In the above embodiment, the case where formal is used as an insulator has been described, but it is a matter of course that other insulators may be used as long as heat transfer characteristics can be improved. Further, in the above embodiment, the condition of the coating thickness of the insulator is described based on the expression (4) in which specific numerical values are incorporated.
As long as the condition of tk (Tc (B) -Tb) / q _g is satisfied from the formulas (2) and (3), even if the material of the insulator and the heat generation of the superconducting wire are different, This can be implemented in the same manner as described above.

〔The invention's effect〕

As described above, according to the present invention, it is possible to make the thickness of the insulating material covering the superconducting wire an optimum thickness according to the strength of the magnetic field, thereby improving the stability to the superconducting state. And a method for determining the insulation thickness of the superconducting conductor.

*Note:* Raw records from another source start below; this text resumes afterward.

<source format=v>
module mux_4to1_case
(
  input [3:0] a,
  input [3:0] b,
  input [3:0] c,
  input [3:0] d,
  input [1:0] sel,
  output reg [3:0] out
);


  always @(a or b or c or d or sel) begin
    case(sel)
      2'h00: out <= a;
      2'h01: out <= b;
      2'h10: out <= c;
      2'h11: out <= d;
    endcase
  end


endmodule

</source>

[Brief description of the drawings]

FIG. 1 is a diagram showing a heat transfer characteristic of a superconductor and a heat generation characteristic of a superconductor used in a high magnetic field. FIG. 2 is a sectional view showing an embodiment of the superconductor according to the present invention. It is a figure which shows the relationship between the coating thickness of formal and a magnetic field in the example. 1. Superconducting material made of NbTi or Nb ₃ Sn 2.
Stabilizer, 3 ... superconducting wire, 4 ... insulator.

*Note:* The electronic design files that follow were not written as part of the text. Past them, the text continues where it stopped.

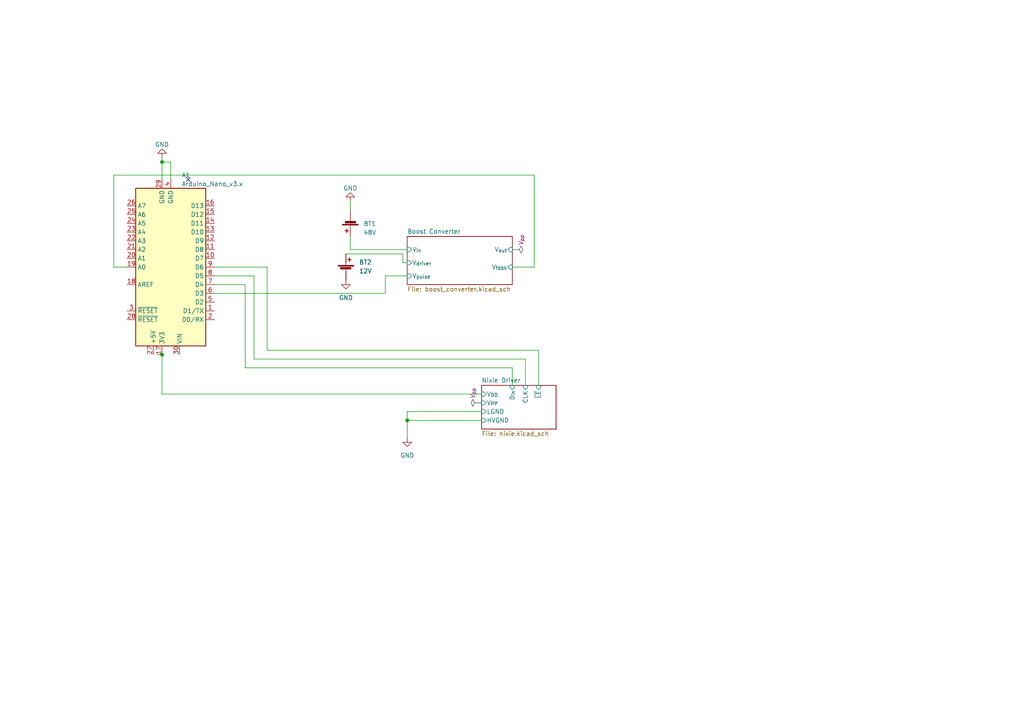
<source format=kicad_sch>
(kicad_sch (version 20230121) (generator eeschema)

  (uuid 76a2b8ca-5b40-4d20-be0a-6800d445edb3)

  (paper "A4")

  

  (junction (at 46.99 102.87) (diameter 0) (color 0 0 0 0)
    (uuid 36cce48d-82c8-48bf-af44-8a94ab39365f)
  )
  (junction (at 46.99 46.99) (diameter 0) (color 0 0 0 0)
    (uuid b6194217-615e-4d4f-9a5a-133883b83a0f)
  )
  (junction (at 118.11 121.92) (diameter 0) (color 0 0 0 0)
    (uuid c020d805-5986-4ad1-92d7-397e728cb375)
  )

  (no_connect (at 54.61 52.07) (uuid 0b5360df-3a67-4ba5-afb4-46149726de85))

  (wire (pts (xy 46.99 46.99) (xy 49.53 46.99))
    (stroke (width 0) (type default))
    (uuid 07b419a9-1d28-4a6e-a753-2f9e9a0c3ec0)
  )
  (wire (pts (xy 49.53 46.99) (xy 49.53 52.07))
    (stroke (width 0) (type default))
    (uuid 10fcc849-27ac-47f8-ba0e-437a89f2a257)
  )
  (wire (pts (xy 77.47 77.47) (xy 77.47 101.6))
    (stroke (width 0) (type default))
    (uuid 113516b1-831a-46b4-9fd0-94e229e827e7)
  )
  (wire (pts (xy 101.6 72.39) (xy 118.11 72.39))
    (stroke (width 0) (type default))
    (uuid 1799f973-1cf4-4732-b9cd-eeddfe83aed4)
  )
  (wire (pts (xy 73.66 104.14) (xy 152.4 104.14))
    (stroke (width 0) (type default))
    (uuid 1cd5533f-ff72-482f-b385-6c292cf9c6f4)
  )
  (wire (pts (xy 71.12 82.55) (xy 71.12 106.68))
    (stroke (width 0) (type default))
    (uuid 249a2d16-26ba-41e7-aeea-db1f04d5a4ea)
  )
  (wire (pts (xy 33.02 50.8) (xy 154.94 50.8))
    (stroke (width 0) (type default))
    (uuid 31de2252-57a2-4b8d-9bdc-99ed99ef6ab4)
  )
  (wire (pts (xy 148.59 106.68) (xy 148.59 111.76))
    (stroke (width 0) (type default))
    (uuid 343e1e34-b034-4832-b184-d0b71bf88584)
  )
  (wire (pts (xy 118.11 127) (xy 118.11 121.92))
    (stroke (width 0) (type default))
    (uuid 35638d65-5ce6-49d5-a7b9-e4770e1cdfe8)
  )
  (wire (pts (xy 46.99 102.87) (xy 46.99 114.3))
    (stroke (width 0) (type default))
    (uuid 3aa5e040-7b97-4e37-a2fe-8f878ec4d885)
  )
  (wire (pts (xy 101.6 68.58) (xy 101.6 72.39))
    (stroke (width 0) (type default))
    (uuid 41598e7e-5a02-4c19-829f-1696eaf78f58)
  )
  (wire (pts (xy 152.4 104.14) (xy 152.4 111.76))
    (stroke (width 0) (type default))
    (uuid 631677cd-0d28-4c29-aaff-87e5c29389d3)
  )
  (wire (pts (xy 73.66 80.01) (xy 73.66 104.14))
    (stroke (width 0) (type default))
    (uuid 67032f25-5489-45a5-a85f-09b3e351f3ce)
  )
  (wire (pts (xy 111.76 85.09) (xy 111.76 80.01))
    (stroke (width 0) (type default))
    (uuid 67ab4432-9a47-4cb3-969a-b9c5a2c072d3)
  )
  (wire (pts (xy 154.94 50.8) (xy 154.94 77.47))
    (stroke (width 0) (type default))
    (uuid 69b442cb-ded4-47ee-bdea-d73adae7688c)
  )
  (wire (pts (xy 62.23 77.47) (xy 77.47 77.47))
    (stroke (width 0) (type default))
    (uuid 6dacb721-610b-4604-9d78-f422f7e0d558)
  )
  (wire (pts (xy 77.47 101.6) (xy 156.21 101.6))
    (stroke (width 0) (type default))
    (uuid 758dcb98-8361-4235-9219-1178f1fcf39c)
  )
  (wire (pts (xy 62.23 80.01) (xy 73.66 80.01))
    (stroke (width 0) (type default))
    (uuid 78e5513c-20bc-4df3-b56d-2c9cb630c7ce)
  )
  (wire (pts (xy 71.12 106.68) (xy 148.59 106.68))
    (stroke (width 0) (type default))
    (uuid 82820834-2d5d-4608-be1b-2dd6524079c5)
  )
  (wire (pts (xy 33.02 77.47) (xy 33.02 50.8))
    (stroke (width 0) (type default))
    (uuid 83fe9400-e5e1-4350-b875-ba2a97409f50)
  )
  (wire (pts (xy 116.84 76.2) (xy 118.11 76.2))
    (stroke (width 0) (type default))
    (uuid 85ee39bf-c398-4f33-a00c-7c3fbdb48491)
  )
  (wire (pts (xy 118.11 119.38) (xy 139.7 119.38))
    (stroke (width 0) (type default))
    (uuid 8a619a4d-8d5b-4e24-b2d5-03645f356498)
  )
  (wire (pts (xy 62.23 82.55) (xy 71.12 82.55))
    (stroke (width 0) (type default))
    (uuid 91106c9e-9387-4d39-a8a8-c7a6fedb6098)
  )
  (wire (pts (xy 111.76 80.01) (xy 118.11 80.01))
    (stroke (width 0) (type default))
    (uuid a0408c44-f728-4fbb-a99c-af10b5c156de)
  )
  (wire (pts (xy 101.6 58.42) (xy 101.6 60.96))
    (stroke (width 0) (type default))
    (uuid a1cd246b-4982-43d2-8921-b91615115607)
  )
  (wire (pts (xy 118.11 121.92) (xy 139.7 121.92))
    (stroke (width 0) (type default))
    (uuid abc3c8da-f6e0-403c-a1cb-9722f5a3f38a)
  )
  (wire (pts (xy 100.33 73.66) (xy 116.84 73.66))
    (stroke (width 0) (type default))
    (uuid b14309f8-547a-4a51-a008-4305dfd940fe)
  )
  (wire (pts (xy 118.11 121.92) (xy 118.11 119.38))
    (stroke (width 0) (type default))
    (uuid c4abd22e-24a8-41ea-b86e-347c7d3c330a)
  )
  (wire (pts (xy 46.99 45.72) (xy 46.99 46.99))
    (stroke (width 0) (type default))
    (uuid cb53fa17-155b-4714-aeaa-d4237eb138fc)
  )
  (wire (pts (xy 46.99 102.87) (xy 45.72 102.87))
    (stroke (width 0) (type default))
    (uuid dab75ea7-c1de-4ca9-a882-39194476cb35)
  )
  (wire (pts (xy 154.94 77.47) (xy 148.59 77.47))
    (stroke (width 0) (type default))
    (uuid dfefd4f3-1fa1-4238-9355-48b186232850)
  )
  (wire (pts (xy 46.99 46.99) (xy 46.99 52.07))
    (stroke (width 0) (type default))
    (uuid e2bdc6db-cc81-49a5-840d-f9747e214b5c)
  )
  (wire (pts (xy 46.99 114.3) (xy 139.7 114.3))
    (stroke (width 0) (type default))
    (uuid eb8049ee-7e31-40ee-95bd-957fcf174b97)
  )
  (wire (pts (xy 116.84 73.66) (xy 116.84 76.2))
    (stroke (width 0) (type default))
    (uuid ed04fcde-c06c-451b-ae01-3bc148cf3659)
  )
  (wire (pts (xy 156.21 101.6) (xy 156.21 111.76))
    (stroke (width 0) (type default))
    (uuid eea63ec3-e562-42c0-b746-c623d44352fb)
  )
  (wire (pts (xy 62.23 85.09) (xy 111.76 85.09))
    (stroke (width 0) (type default))
    (uuid f6a2221f-4785-4eb0-9381-54018c7b203c)
  )
  (wire (pts (xy 36.83 77.47) (xy 33.02 77.47))
    (stroke (width 0) (type default))
    (uuid fdbcf84f-1c26-4f7b-84fc-3bff38141160)
  )

  (netclass_flag "" (length 2.54) (shape diamond) (at 139.7 116.84 90) (fields_autoplaced)
    (effects (font (size 1.27 1.27)) (justify left bottom))
    (uuid 5c852a98-5d4b-4118-8e79-8deb5eadab33)
    (property "Netclass" "V_{pp}" (at 137.16 115.6335 90)
      (effects (font (size 1.27 1.27) italic) (justify left))
    )
  )
  (netclass_flag "" (length 2.54) (shape diamond) (at 148.59 72.39 270) (fields_autoplaced)
    (effects (font (size 1.27 1.27)) (justify right bottom))
    (uuid c81d637c-0618-4738-ae0f-e6f12eb679ab)
    (property "Netclass" "V_{pp}" (at 151.13 71.1835 90)
      (effects (font (size 1.27 1.27) italic) (justify left))
    )
  )

  (symbol (lib_id "power:GND") (at 46.99 45.72 180) (unit 1)
    (in_bom yes) (on_board yes) (dnp no) (fields_autoplaced)
    (uuid 0d68009b-255a-41ce-9ca5-5e8418e1ba82)
    (property "Reference" "#PWR09" (at 46.99 39.37 0)
      (effects (font (size 1.27 1.27)) hide)
    )
    (property "Value" "GND" (at 46.99 41.91 0)
      (effects (font (size 1.27 1.27)))
    )
    (property "Footprint" "" (at 46.99 45.72 0)
      (effects (font (size 1.27 1.27)) hide)
    )
    (property "Datasheet" "" (at 46.99 45.72 0)
      (effects (font (size 1.27 1.27)) hide)
    )
    (pin "1" (uuid 6e1b26d0-2235-43de-bf28-ec00c4c3801f))
    (instances
      (project "schematic"
        (path "/76a2b8ca-5b40-4d20-be0a-6800d445edb3"
          (reference "#PWR09") (unit 1)
        )
      )
    )
  )

  (symbol (lib_id "power:GND") (at 118.11 127 0) (unit 1)
    (in_bom yes) (on_board yes) (dnp no) (fields_autoplaced)
    (uuid 3643ef7d-efd8-410d-a76f-2123e6cc4410)
    (property "Reference" "#PWR08" (at 118.11 133.35 0)
      (effects (font (size 1.27 1.27)) hide)
    )
    (property "Value" "GND" (at 118.11 132.08 0)
      (effects (font (size 1.27 1.27)))
    )
    (property "Footprint" "" (at 118.11 127 0)
      (effects (font (size 1.27 1.27)) hide)
    )
    (property "Datasheet" "" (at 118.11 127 0)
      (effects (font (size 1.27 1.27)) hide)
    )
    (pin "1" (uuid e029cec1-c75c-4886-b618-81891dc46b93))
    (instances
      (project "schematic"
        (path "/76a2b8ca-5b40-4d20-be0a-6800d445edb3"
          (reference "#PWR08") (unit 1)
        )
      )
    )
  )

  (symbol (lib_id "Device:Battery_Cell") (at 100.33 78.74 0) (unit 1)
    (in_bom yes) (on_board yes) (dnp no) (fields_autoplaced)
    (uuid 8b77cf5e-11b6-4dea-b1ea-5b66f0abc973)
    (property "Reference" "BT2" (at 104.14 76.073 0)
      (effects (font (size 1.27 1.27)) (justify left))
    )
    (property "Value" "12V" (at 104.14 78.613 0)
      (effects (font (size 1.27 1.27)) (justify left))
    )
    (property "Footprint" "" (at 100.33 77.216 90)
      (effects (font (size 1.27 1.27)) hide)
    )
    (property "Datasheet" "~" (at 100.33 77.216 90)
      (effects (font (size 1.27 1.27)) hide)
    )
    (property "Sim.Device" "V" (at 100.33 78.74 0)
      (effects (font (size 1.27 1.27)) hide)
    )
    (property "Sim.Type" "DC" (at 100.33 78.74 0)
      (effects (font (size 1.27 1.27)) hide)
    )
    (property "Sim.Pins" "1=+ 2=-" (at 100.33 78.74 0)
      (effects (font (size 1.27 1.27)) hide)
    )
    (property "Sim.Params" "dc=12" (at 100.33 78.74 0)
      (effects (font (size 1.27 1.27)) hide)
    )
    (pin "1" (uuid 26ab0ff8-9c2a-4c71-ab00-af33ebe54441))
    (pin "2" (uuid cfec08c6-d1fd-49dd-82b1-2a657f9b9a99))
    (instances
      (project "schematic"
        (path "/76a2b8ca-5b40-4d20-be0a-6800d445edb3"
          (reference "BT2") (unit 1)
        )
      )
    )
  )

  (symbol (lib_id "power:GND") (at 101.6 58.42 180) (unit 1)
    (in_bom yes) (on_board yes) (dnp no) (fields_autoplaced)
    (uuid 951cbc7a-a848-4be7-a543-cbb794184f91)
    (property "Reference" "#PWR06" (at 101.6 52.07 0)
      (effects (font (size 1.27 1.27)) hide)
    )
    (property "Value" "GND" (at 101.6 54.61 0)
      (effects (font (size 1.27 1.27)))
    )
    (property "Footprint" "" (at 101.6 58.42 0)
      (effects (font (size 1.27 1.27)) hide)
    )
    (property "Datasheet" "" (at 101.6 58.42 0)
      (effects (font (size 1.27 1.27)) hide)
    )
    (pin "1" (uuid b1a7b0d3-5c94-4de6-a5ac-eff988e12888))
    (instances
      (project "schematic"
        (path "/76a2b8ca-5b40-4d20-be0a-6800d445edb3"
          (reference "#PWR06") (unit 1)
        )
      )
    )
  )

  (symbol (lib_id "power:GND") (at 100.33 81.28 0) (unit 1)
    (in_bom yes) (on_board yes) (dnp no) (fields_autoplaced)
    (uuid a5375275-e482-4020-99fc-bf10b471ad85)
    (property "Reference" "#PWR07" (at 100.33 87.63 0)
      (effects (font (size 1.27 1.27)) hide)
    )
    (property "Value" "GND" (at 100.33 86.36 0)
      (effects (font (size 1.27 1.27)))
    )
    (property "Footprint" "" (at 100.33 81.28 0)
      (effects (font (size 1.27 1.27)) hide)
    )
    (property "Datasheet" "" (at 100.33 81.28 0)
      (effects (font (size 1.27 1.27)) hide)
    )
    (pin "1" (uuid 57fc1b1e-4d0e-451c-8cc4-7981d9f0bb89))
    (instances
      (project "schematic"
        (path "/76a2b8ca-5b40-4d20-be0a-6800d445edb3"
          (reference "#PWR07") (unit 1)
        )
      )
    )
  )

  (symbol (lib_id "Device:Battery_Cell") (at 101.6 63.5 180) (unit 1)
    (in_bom yes) (on_board yes) (dnp no) (fields_autoplaced)
    (uuid d80b851c-df41-4a11-82d8-c58aa98820e3)
    (property "Reference" "BT1" (at 105.41 64.897 0)
      (effects (font (size 1.27 1.27)) (justify right))
    )
    (property "Value" "48V" (at 105.41 67.437 0)
      (effects (font (size 1.27 1.27)) (justify right))
    )
    (property "Footprint" "" (at 101.6 65.024 90)
      (effects (font (size 1.27 1.27)) hide)
    )
    (property "Datasheet" "~" (at 101.6 65.024 90)
      (effects (font (size 1.27 1.27)) hide)
    )
    (property "Sim.Device" "V" (at 101.6 63.5 0)
      (effects (font (size 1.27 1.27)) hide)
    )
    (property "Sim.Type" "DC" (at 101.6 63.5 0)
      (effects (font (size 1.27 1.27)) hide)
    )
    (property "Sim.Pins" "1=+ 2=-" (at 101.6 63.5 0)
      (effects (font (size 1.27 1.27)) hide)
    )
    (property "Sim.Params" "dc=48" (at 101.6 63.5 0)
      (effects (font (size 1.27 1.27)) hide)
    )
    (pin "1" (uuid f8ba7f28-32db-4f81-b802-68191e443d35))
    (pin "2" (uuid 36e333b3-fca0-4ce3-8a71-91e65c9c242e))
    (instances
      (project "schematic"
        (path "/76a2b8ca-5b40-4d20-be0a-6800d445edb3"
          (reference "BT1") (unit 1)
        )
      )
    )
  )

  (symbol (lib_id "MCU_Module:Arduino_Nano_v3.x") (at 49.53 77.47 180) (unit 1)
    (in_bom yes) (on_board yes) (dnp no) (fields_autoplaced)
    (uuid edc2da09-096b-4865-8665-1bdd9c45d26f)
    (property "Reference" "A1" (at 52.6797 50.8 0)
      (effects (font (size 1.27 1.27)) (justify right))
    )
    (property "Value" "Arduino_Nano_v3.x" (at 52.6797 53.34 0)
      (effects (font (size 1.27 1.27)) (justify right))
    )
    (property "Footprint" "Module:Arduino_Nano" (at 49.53 77.47 0)
      (effects (font (size 1.27 1.27) italic) hide)
    )
    (property "Datasheet" "http://www.mouser.com/pdfdocs/Gravitech_Arduino_Nano3_0.pdf" (at 49.53 77.47 0)
      (effects (font (size 1.27 1.27)) hide)
    )
    (pin "1" (uuid e1341cc2-73fd-4b5a-8499-8514c25855fa))
    (pin "10" (uuid 5467769e-ca93-440a-9f5e-34840981ed45))
    (pin "11" (uuid 8a13c01a-8991-4e0a-9b89-86f5499d7d32))
    (pin "12" (uuid 4dae824c-9127-4260-aaae-35cfd71504e6))
    (pin "13" (uuid bed474a7-30e6-472c-9c4c-9c883733fd12))
    (pin "14" (uuid 1adeb08d-328b-40e0-a3ae-c04eaee8e0b0))
    (pin "15" (uuid 2a7d21a7-8eb9-47c2-b49a-1ef7336aba75))
    (pin "16" (uuid ae77ea48-1976-4f12-8bcf-8bbe341b9f48))
    (pin "17" (uuid ec941c15-8f61-4e3d-b2d4-6006ddc091d4))
    (pin "18" (uuid 26e1bc4d-5cbc-4550-9ad1-b9fafc2cfbc4))
    (pin "19" (uuid 3f792163-c4df-43c7-9321-43080943a5e8))
    (pin "2" (uuid fa199f49-acc3-4f90-86b4-1586c99a3865))
    (pin "20" (uuid 0195a638-2aaf-4a77-adaf-8ff1f9240e90))
    (pin "21" (uuid 7e754623-ee73-499b-b7f2-f29f379ca952))
    (pin "22" (uuid e480fd8a-9035-45d0-8373-b43fb5c2b625))
    (pin "23" (uuid 08997e24-33b4-4001-81d3-e43ea8ebe309))
    (pin "24" (uuid f0971f90-0702-4ec4-99ff-91996cd3dd74))
    (pin "25" (uuid 20d8f775-7cdb-4d0e-8516-99f8f6e48182))
    (pin "26" (uuid bebd88c2-cd95-42ad-ba48-b1499f91db8c))
    (pin "27" (uuid 2ee38992-f0b9-4fc5-9122-ab8b8ed60240))
    (pin "28" (uuid 9f18df3a-5097-42a1-a77e-8918c35f2490))
    (pin "29" (uuid e6337d0b-e360-4a0f-ab13-c7e864a6056e))
    (pin "3" (uuid 255bac42-c93e-46b3-a97d-78e89cabaf64))
    (pin "30" (uuid 78d58c66-734e-424f-948a-2b03ae52d6d1))
    (pin "4" (uuid 0fdf704e-2999-44cf-8b9c-3bf0f6992039))
    (pin "5" (uuid a3ccc980-f0b3-4d5e-8dc1-b8f923a77f32))
    (pin "6" (uuid b76e3258-3d81-47b4-a9f9-a68c01416d2c))
    (pin "7" (uuid b43e7ed9-1459-43db-a532-15b4bc623f5a))
    (pin "8" (uuid 01f3e665-e60a-4fb9-b2a5-b6f58bbd2ffd))
    (pin "9" (uuid d00fdecf-b333-4bf8-95e9-dd6852876628))
    (instances
      (project "schematic"
        (path "/76a2b8ca-5b40-4d20-be0a-6800d445edb3"
          (reference "A1") (unit 1)
        )
      )
    )
  )

  (sheet (at 139.7 111.76) (size 21.59 12.7) (fields_autoplaced)
    (stroke (width 0.1524) (type solid))
    (fill (color 0 0 0 0.0000))
    (uuid 6990b057-6326-460b-82fd-ea78d9993d55)
    (property "Sheetname" "Nixie Driver" (at 139.7 111.0484 0)
      (effects (font (size 1.27 1.27)) (justify left bottom))
    )
    (property "Sheetfile" "nixie.kicad_sch" (at 139.7 125.0446 0)
      (effects (font (size 1.27 1.27)) (justify left top))
    )
    (pin "V_{DD}" input (at 139.7 114.3 180)
      (effects (font (size 1.27 1.27)) (justify left))
      (uuid 03813a91-ae4b-458f-8048-ff5e36907e90)
    )
    (pin "V_{PP}" input (at 139.7 116.84 180)
      (effects (font (size 1.27 1.27)) (justify left))
      (uuid 0ab2f509-af5e-4601-90e1-3f29df5477ea)
    )
    (pin "LGND" input (at 139.7 119.38 180)
      (effects (font (size 1.27 1.27)) (justify left))
      (uuid 95aefb46-5714-428d-9cba-3e11e64473b6)
    )
    (pin "HVGND" input (at 139.7 121.92 180)
      (effects (font (size 1.27 1.27)) (justify left))
      (uuid 704738d1-570e-4dff-8078-03a2528b589b)
    )
    (pin "D_{in}" input (at 148.59 111.76 90)
      (effects (font (size 1.27 1.27)) (justify right))
      (uuid 627395c7-53f7-47bb-a313-56cb6a755eca)
    )
    (pin "CLK" input (at 152.4 111.76 90)
      (effects (font (size 1.27 1.27)) (justify right))
      (uuid 03d697e1-4e53-4949-ba32-e4a916f99648)
    )
    (pin "~{LE}" input (at 156.21 111.76 90)
      (effects (font (size 1.27 1.27)) (justify right))
      (uuid b29c6068-7061-46f9-b988-770de69b4130)
    )
    (instances
      (project "schematic"
        (path "/76a2b8ca-5b40-4d20-be0a-6800d445edb3" (page "2"))
      )
    )
  )

  (sheet (at 118.11 68.58) (size 30.48 13.97) (fields_autoplaced)
    (stroke (width 0.1524) (type solid))
    (fill (color 0 0 0 0.0000))
    (uuid a2995ad3-9316-4aa1-8617-bc9f94d1b5b9)
    (property "Sheetname" "Boost Converter" (at 118.11 67.8684 0)
      (effects (font (size 1.27 1.27)) (justify left bottom))
    )
    (property "Sheetfile" "boost_converter.kicad_sch" (at 118.11 83.1346 0)
      (effects (font (size 1.27 1.27)) (justify left top))
    )
    (pin "V_{out}" input (at 148.59 72.39 0)
      (effects (font (size 1.27 1.27)) (justify right))
      (uuid 50d79520-bac5-46f2-bde1-2749eaca66f7)
    )
    (pin "V_{in}" input (at 118.11 72.39 180)
      (effects (font (size 1.27 1.27)) (justify left))
      (uuid f9f61f1c-f757-4864-830a-4295b4c7bc15)
    )
    (pin "V_{driver}" input (at 118.11 76.2 180)
      (effects (font (size 1.27 1.27)) (justify left))
      (uuid 9e10899f-6b79-4e7a-b9f6-610b1aca9b1f)
    )
    (pin "V_{pulse}" input (at 118.11 80.01 180)
      (effects (font (size 1.27 1.27)) (justify left))
      (uuid b6089f69-43f1-4861-a1a4-4f7ef2719093)
    )
    (pin "V_{fdbk}" input (at 148.59 77.47 0)
      (effects (font (size 1.27 1.27)) (justify right))
      (uuid be363438-c9d0-47de-bf4e-7b6d1b40b4b6)
    )
    (instances
      (project "schematic"
        (path "/76a2b8ca-5b40-4d20-be0a-6800d445edb3" (page "3"))
      )
    )
  )

  (sheet_instances
    (path "/" (page "1"))
  )
)

</source>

 ──────────────────────────────────────────────────続 き Continuing on the front page (72) Yoshikazu Takahashi 801 Nakahara, Naka-cho, Naka-machi, Naka-gun, Ibaraki Pref. Inside the Japan Atomic Energy Research Institute Naka Research Laboratory (72) Kiyoshi Okuno Nakahara, Naka-cho, Naka-cho, Naka-gun, Ibaraki 801-1 Inside the Japan Atomic Energy Research Institute Naka Research Laboratory (72) Inventor Kotaro Hamajima 2-4, Suehirocho, Tsurumi-ku, Yokohama-shi, Kanagawa Prefecture Inside the Toshiba Keihin Works Co., Ltd. (56) References JP-A-62-259307 (JP) JP-A-62-105317 (JP, A) JP-A-60-235309 (JP, A) JP-A-63-81708 (JP, A) JP-A-63-200414 (JP, A) 63-13208 (JP, A)

Claims (1)

(57) [Claims] 1. A thickness of a superconducting conductor in which a surface of a superconducting wire having a predetermined conducting current, a cross-sectional area of a stabilizing material of a superconducting wire, and a cooling circumference is determined in advance, is determined. In the method, the critical temperature of the superconducting wire is T _c , the applied magnetic field is B, the heat transfer coefficient of the insulating material is k, the liquid helium temperature is T _b , and the heat generation of the superconducting wire q _g = f (T) I ² / SP (Where I is the normal current, S is the cross-sectional area of the stabilizing material of the superconducting wire, P is the cooling circumference, and f (T) is
T _s the current sharing temperature, when T ≦ T _s when the T _c and the critical temperature, when the _{f (T) = 0 T s} <T <T c, f (T) = (T-T s) / (T _c −T _s ) T _c <T is a function of the temperature T such that f (T) = 1 and represents the ratio of the superconducting state to the normal conducting state in the superconducting conductor at the temperature T. And the coating thickness t of the insulator, t ≦ k (T _c (B) −T _b ) / q _g (where T _c (B) is uniquely determined by the applied magnetic field B) A method for determining the insulation thickness of a superconducting conductor, wherein the thickness of the insulation material is determined so as to satisfy a condition (critical temperature of the conductor).